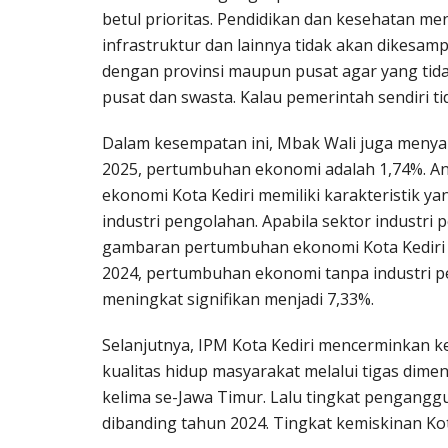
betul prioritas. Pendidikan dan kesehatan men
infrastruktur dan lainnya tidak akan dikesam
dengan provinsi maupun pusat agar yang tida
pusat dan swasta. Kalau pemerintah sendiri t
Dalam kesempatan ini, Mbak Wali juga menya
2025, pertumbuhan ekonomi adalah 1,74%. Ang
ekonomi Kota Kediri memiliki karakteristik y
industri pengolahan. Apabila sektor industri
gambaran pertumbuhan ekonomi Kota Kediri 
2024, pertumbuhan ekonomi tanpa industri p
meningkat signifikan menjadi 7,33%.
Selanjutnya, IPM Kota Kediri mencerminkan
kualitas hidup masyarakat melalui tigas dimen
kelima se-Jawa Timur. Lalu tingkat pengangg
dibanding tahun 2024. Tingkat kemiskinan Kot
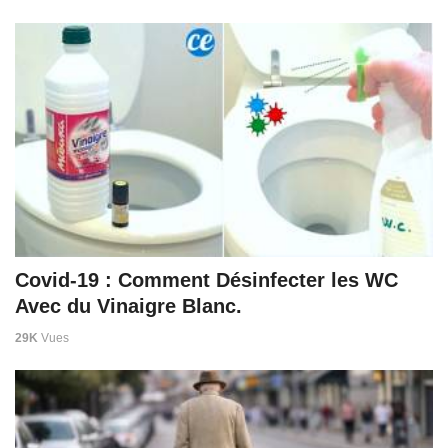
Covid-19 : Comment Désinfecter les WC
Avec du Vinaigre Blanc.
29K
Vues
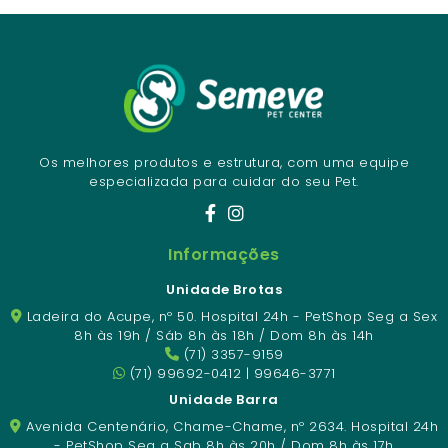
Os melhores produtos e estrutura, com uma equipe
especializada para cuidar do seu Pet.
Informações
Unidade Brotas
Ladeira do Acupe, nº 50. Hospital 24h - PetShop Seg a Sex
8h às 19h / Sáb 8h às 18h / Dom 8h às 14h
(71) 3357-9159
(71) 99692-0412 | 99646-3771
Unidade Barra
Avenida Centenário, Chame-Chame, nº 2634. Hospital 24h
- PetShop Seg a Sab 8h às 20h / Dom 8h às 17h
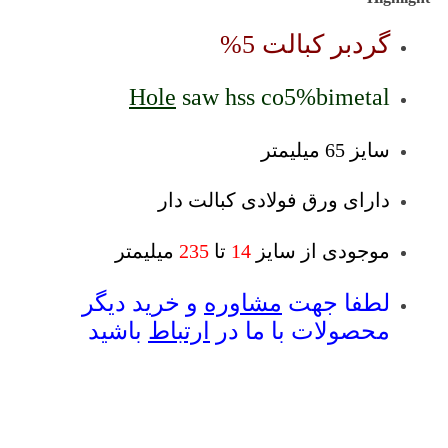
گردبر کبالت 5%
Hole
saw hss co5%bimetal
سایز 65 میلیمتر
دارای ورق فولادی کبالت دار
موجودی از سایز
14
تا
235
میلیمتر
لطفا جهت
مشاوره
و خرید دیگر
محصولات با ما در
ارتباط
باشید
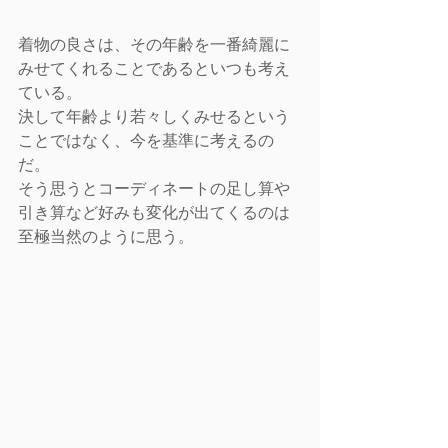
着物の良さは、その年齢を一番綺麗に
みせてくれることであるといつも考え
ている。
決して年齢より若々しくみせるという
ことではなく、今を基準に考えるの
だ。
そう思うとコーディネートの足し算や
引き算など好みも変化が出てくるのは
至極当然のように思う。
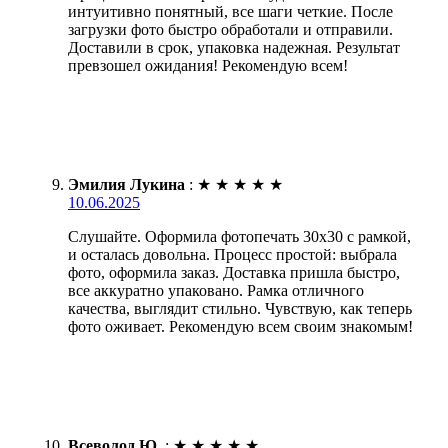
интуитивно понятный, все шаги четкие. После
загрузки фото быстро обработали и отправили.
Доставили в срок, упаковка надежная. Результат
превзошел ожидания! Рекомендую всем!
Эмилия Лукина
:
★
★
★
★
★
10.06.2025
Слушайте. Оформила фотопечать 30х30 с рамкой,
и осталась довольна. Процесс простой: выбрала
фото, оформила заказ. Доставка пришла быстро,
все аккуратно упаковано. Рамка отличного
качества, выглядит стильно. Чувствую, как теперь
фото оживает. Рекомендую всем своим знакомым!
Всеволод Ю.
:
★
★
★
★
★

**Directions for this task:**
Where a line above holds the word "Рекомендую", copy it.

**Solution to this task:**
превзошел ожидания! Рекомендую всем!
фото оживает. Рекомендую всем своим знакомым!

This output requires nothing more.